A relatively new agent that shows promise in treating and preventing CCI are lipid mediators collectively called Specialized Pro-Resolving Mediators (SPMs), of which resolvins have the most potential. SPMs are purified fish oil that promote resolution of the aberrant inflammatory cascade. Serhan et al, identified that SPMs decrease inflammation by cessation of leukocyte infiltration and activation, and “pro-resolve” inflammation through enhanced macrophage clearance of debris, bacteria, and apoptotic cells.^{[89, 90]} Further research is needed, but these molecules could potentially attenuate the SIRS/Septic response allowing for early recovery back to functional status in our critically ill patient population.

Conclusion

Chronic critical illness is a pathophysiologic state, much like PICS, that is very difficult to treat. Identifying who is going to get chronic critical illness is of utmost importance to start various therapeutic strategies early to hopefully stop the potentiation to PICS. Breaking this downward spiral is going to take a multimodal approach combating the malnutrition, ICU acquired weakness/neuropathy, and restoring anabolism.
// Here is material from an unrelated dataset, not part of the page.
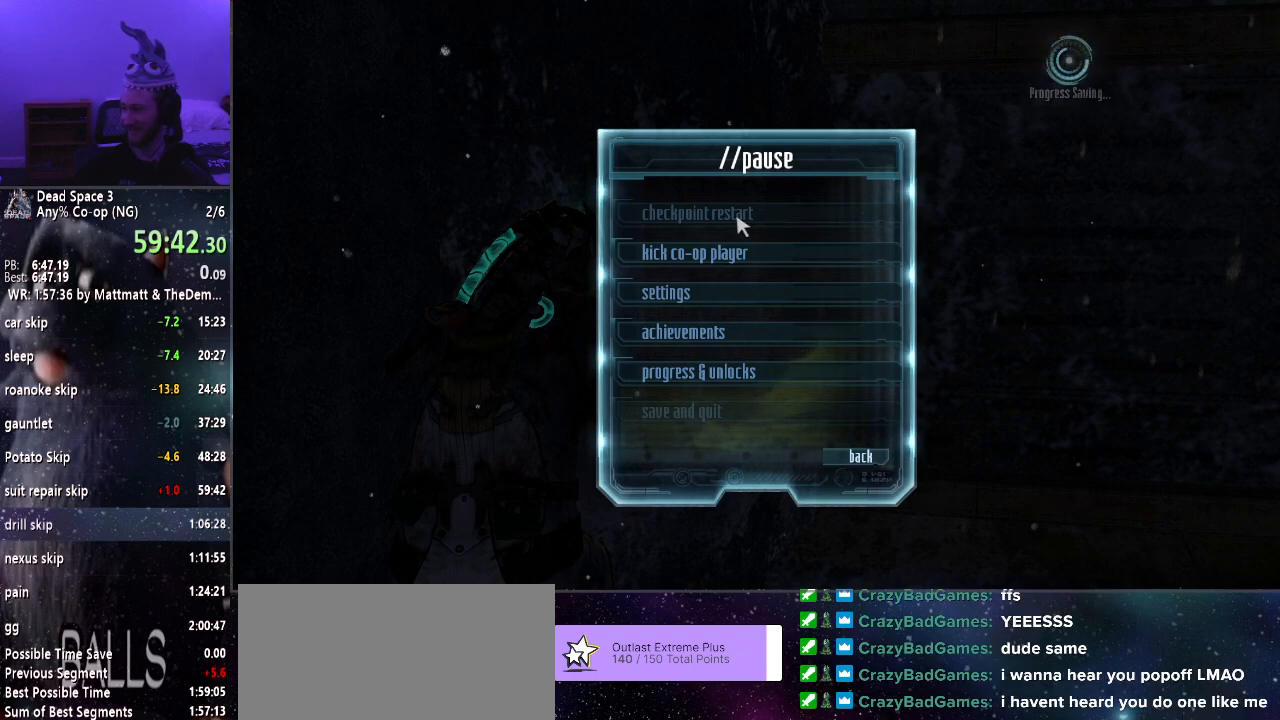
{"keys": [], "mouse": [], "events": [[50, "mouse_left", "down"], [150, "mouse_left", "up"], [200, "mouse_left", "down"], [300, "mouse_left", "up"], [333, "mouse_left", "down"], [433, "mouse_left", "up"]]}
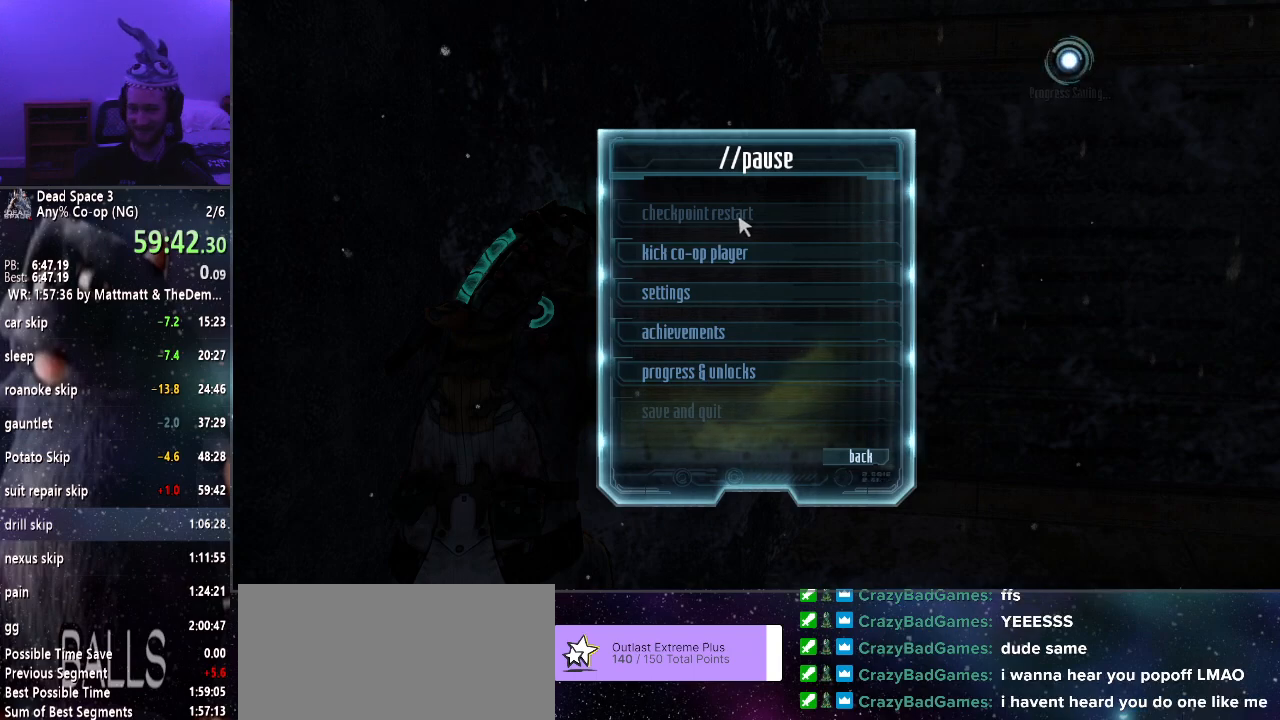
{"keys": [], "mouse": [], "events": [[33, "mouse_left", "down"], [83, "mouse_left", "up"], [166, "mouse_left", "down"], [250, "mouse_left", "up"], [300, "mouse_left", "down"], [350, "mouse_left", "up"]]}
Further research is needed at the cellular level to control MDSC proliferation, and in the outcomes arena to clinically see which nutritional strategies have impact. High protein supplementation has been shown to work, but now we need to see how much is best for patient with CCI. Finally, SPMs could hold the future for attenuating the overly robust and persistent immunosuppressive, inflammatory, catabolic nature CCI patients have with the ultimate goal to regain muscle mass, increase the possibility of rehab, and regain baseline function/independence once discharged from the ICU.